Tak kalah penting, sebelum dibuat peraturan pelaksana dalam bentuk peraturan pemerintah, peraturan presiden, atau peraturan menteri kesehatan, perlu dilakukan riset atau penelitian tanaman ganja bagi keperluan pelayanan medis. “Jadi di situ kita buka ruangnya sedikit, tetapi bukan ruang bebas. Karena itu diperlukan peraturan pelaksana,” ujarnya.
Anggota Komisi III DPR Taufik Basari berpendapat, terhadap putusan MK No.106/PUU-XVIII/2020 memiliki sejumlah catatan. Pertama, kebijakan narkotika dalam hal narkotika bagi kepentingan pelayanan kesehatan dan/atau terapi, MK mengembalikan kewenangan kepada pembentuk UU alias open legal policy. Kedua, dalam pertimbangan Mahkamah meminta agar pemerintah menindaklanjuti putusan MK No.106/PUU-XVIII/2020 dengan melakukan kajian, penelitian terhadap jenis narkotika golongan I tanaman ganja bagi keperluan pelayanan kesehatan dan/atau terapi.

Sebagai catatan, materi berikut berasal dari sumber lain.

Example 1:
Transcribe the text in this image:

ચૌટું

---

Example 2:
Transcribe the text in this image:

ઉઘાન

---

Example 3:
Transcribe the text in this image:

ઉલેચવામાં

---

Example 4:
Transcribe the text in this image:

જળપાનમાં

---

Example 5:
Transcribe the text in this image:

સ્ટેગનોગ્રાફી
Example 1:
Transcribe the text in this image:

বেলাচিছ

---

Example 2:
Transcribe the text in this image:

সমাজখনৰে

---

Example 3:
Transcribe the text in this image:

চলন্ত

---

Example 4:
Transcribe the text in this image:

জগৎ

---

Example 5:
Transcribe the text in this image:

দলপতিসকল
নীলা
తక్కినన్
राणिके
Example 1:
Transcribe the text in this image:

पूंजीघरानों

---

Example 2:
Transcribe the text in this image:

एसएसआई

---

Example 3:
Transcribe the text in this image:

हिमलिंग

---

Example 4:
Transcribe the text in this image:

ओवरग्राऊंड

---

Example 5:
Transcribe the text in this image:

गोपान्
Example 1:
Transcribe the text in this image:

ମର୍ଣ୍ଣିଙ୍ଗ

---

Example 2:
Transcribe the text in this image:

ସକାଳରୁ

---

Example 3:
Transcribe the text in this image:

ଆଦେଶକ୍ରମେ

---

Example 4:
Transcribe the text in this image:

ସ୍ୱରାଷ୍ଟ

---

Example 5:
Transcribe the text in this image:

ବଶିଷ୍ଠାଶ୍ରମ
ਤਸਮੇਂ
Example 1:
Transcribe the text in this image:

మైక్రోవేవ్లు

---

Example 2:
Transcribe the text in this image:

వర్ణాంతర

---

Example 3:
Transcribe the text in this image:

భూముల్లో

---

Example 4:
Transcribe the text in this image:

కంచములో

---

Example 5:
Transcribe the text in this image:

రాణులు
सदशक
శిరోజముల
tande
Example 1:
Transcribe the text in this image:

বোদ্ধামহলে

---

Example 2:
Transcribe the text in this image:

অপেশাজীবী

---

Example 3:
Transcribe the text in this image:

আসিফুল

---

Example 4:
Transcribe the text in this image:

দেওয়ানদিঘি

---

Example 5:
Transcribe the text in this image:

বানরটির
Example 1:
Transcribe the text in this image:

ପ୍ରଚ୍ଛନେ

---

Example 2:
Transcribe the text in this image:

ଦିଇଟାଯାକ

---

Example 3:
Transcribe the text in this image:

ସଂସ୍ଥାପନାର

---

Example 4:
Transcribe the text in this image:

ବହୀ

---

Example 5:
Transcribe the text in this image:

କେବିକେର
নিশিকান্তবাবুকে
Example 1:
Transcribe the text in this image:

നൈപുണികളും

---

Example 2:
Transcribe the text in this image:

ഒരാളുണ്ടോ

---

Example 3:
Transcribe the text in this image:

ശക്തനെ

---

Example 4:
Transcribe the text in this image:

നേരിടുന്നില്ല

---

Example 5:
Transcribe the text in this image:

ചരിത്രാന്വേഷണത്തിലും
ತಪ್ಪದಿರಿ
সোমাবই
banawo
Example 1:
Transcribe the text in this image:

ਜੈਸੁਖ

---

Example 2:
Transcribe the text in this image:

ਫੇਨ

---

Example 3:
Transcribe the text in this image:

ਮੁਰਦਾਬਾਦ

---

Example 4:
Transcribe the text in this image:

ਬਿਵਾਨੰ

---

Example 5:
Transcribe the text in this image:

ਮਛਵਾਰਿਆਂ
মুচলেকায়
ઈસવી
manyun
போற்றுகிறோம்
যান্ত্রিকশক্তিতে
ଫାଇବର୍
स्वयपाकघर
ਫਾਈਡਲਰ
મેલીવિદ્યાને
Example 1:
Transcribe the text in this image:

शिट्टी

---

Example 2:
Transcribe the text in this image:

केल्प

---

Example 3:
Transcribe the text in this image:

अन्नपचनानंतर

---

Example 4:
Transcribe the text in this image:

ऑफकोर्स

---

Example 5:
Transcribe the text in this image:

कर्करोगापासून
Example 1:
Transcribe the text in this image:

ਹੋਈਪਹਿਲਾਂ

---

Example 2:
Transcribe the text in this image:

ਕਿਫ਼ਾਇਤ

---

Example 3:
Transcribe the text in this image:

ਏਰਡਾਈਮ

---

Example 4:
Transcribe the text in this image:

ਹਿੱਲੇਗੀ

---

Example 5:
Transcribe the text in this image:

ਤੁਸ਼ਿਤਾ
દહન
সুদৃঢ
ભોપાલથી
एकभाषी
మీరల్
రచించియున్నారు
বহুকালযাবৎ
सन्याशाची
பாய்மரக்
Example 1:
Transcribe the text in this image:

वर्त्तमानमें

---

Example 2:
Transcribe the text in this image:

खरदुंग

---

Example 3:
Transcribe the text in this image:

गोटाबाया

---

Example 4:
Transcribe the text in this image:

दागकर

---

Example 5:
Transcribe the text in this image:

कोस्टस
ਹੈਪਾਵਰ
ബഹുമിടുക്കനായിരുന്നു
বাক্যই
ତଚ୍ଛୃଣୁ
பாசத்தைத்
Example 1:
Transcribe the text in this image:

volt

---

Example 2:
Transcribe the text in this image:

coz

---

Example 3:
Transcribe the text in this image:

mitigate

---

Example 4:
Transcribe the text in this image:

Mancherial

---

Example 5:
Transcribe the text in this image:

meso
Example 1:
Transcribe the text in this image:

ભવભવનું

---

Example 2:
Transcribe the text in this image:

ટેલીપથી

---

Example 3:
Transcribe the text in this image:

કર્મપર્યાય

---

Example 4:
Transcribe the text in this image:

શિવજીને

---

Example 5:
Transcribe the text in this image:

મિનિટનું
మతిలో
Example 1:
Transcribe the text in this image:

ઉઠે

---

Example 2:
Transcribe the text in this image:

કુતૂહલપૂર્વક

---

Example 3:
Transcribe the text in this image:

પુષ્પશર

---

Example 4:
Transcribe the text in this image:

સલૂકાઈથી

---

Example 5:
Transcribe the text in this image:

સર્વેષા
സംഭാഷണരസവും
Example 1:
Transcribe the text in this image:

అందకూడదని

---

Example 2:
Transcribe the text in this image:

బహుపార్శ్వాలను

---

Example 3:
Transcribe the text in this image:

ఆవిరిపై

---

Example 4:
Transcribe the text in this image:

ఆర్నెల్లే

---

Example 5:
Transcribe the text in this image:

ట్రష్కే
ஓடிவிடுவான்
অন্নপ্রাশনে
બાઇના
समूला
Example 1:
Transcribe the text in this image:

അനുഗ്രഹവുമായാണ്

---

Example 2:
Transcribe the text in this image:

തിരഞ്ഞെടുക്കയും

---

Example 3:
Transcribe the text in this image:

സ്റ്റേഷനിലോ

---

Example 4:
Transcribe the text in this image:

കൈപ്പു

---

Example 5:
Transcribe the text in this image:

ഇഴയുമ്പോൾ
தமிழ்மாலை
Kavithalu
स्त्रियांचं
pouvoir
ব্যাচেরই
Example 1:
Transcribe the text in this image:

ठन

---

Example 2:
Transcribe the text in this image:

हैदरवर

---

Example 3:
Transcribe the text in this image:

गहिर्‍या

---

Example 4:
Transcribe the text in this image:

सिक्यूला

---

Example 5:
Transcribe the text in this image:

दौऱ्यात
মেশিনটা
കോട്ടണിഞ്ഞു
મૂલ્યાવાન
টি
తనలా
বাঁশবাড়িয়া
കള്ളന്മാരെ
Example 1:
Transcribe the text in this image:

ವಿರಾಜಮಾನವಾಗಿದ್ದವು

Hasil kajian dan penelitian nantinya dapat digunakan dalam menentukan kebijakan negara terhadap narkotika. Termasuk memungkinnya perubahan terhadap Pasal 8 ayat (1) untuk mengakomodir kebutuhan sebagaimana yang dimohonkan uji materi di MK. “Berdasarkan kedua hal itu, saya berpandangan Pemerintah dan DPR wajib menindaklanjuti pertimbangan putusan MK itu dengan menjadikan materi pemanfaatan ganja sebagai layanaan kesehatan atau terapi masuk dalam pembahasan revisi UU Narkotika yang sedang berlangsung,” ujar politisi Partai Nasional Demokrat (Nasdem) itu.
Ketiga, persoalan yang dihadapi para pemohon uji materi di MK, seperti Ibu Santi dan Dwi Pertiwi serta peristiwa yang pernah dialami Fidelis beberapa tahun lalu terkait penggunaan ganja untuk kebutuhan terapi yang mungkin dialami orang lain merupakan masalah kemanusiaan yang perlu dicari solusi dan jalan keluarnya.
“Oleh karena itu langkah segera pasca Putusan MK ini harus dilakukan dengan tetap berpikiran terbuka dan berpedoman pada perkembangan ilmu pengetahuan,” pintanya.
Sebelumnya, upaya sejumlah warga negara dan lembaga untuk melegalkan ganja untuk kepentingan pengobatan/medis akhirnya kandas di tangan palu hakim Mahkamah Konstitusi (MK). Pasalnya, secara bulat MK menolak pengujian Penjelasan Pasal 6 ayat (1) huruf a dan Pasal 8 ayat (1) UU No.35 Tahun 2009 tentang Narkotika yang menempatkan ganja termasuk dalam narkotika Golongan I yang penggunaannya dapat terkena sanksi pidana.
“Menyatakan permohonan Pemohon V dan Pemohon VI tidak dapat diterima. Menolak permohonan para Pemohon untuk seluruhnya,” ujar Ketua Majelis MK Anwar Usman saat membacakan putusan bernomor 106/PUU-XVIII/2020, Rabu (20/7/2022).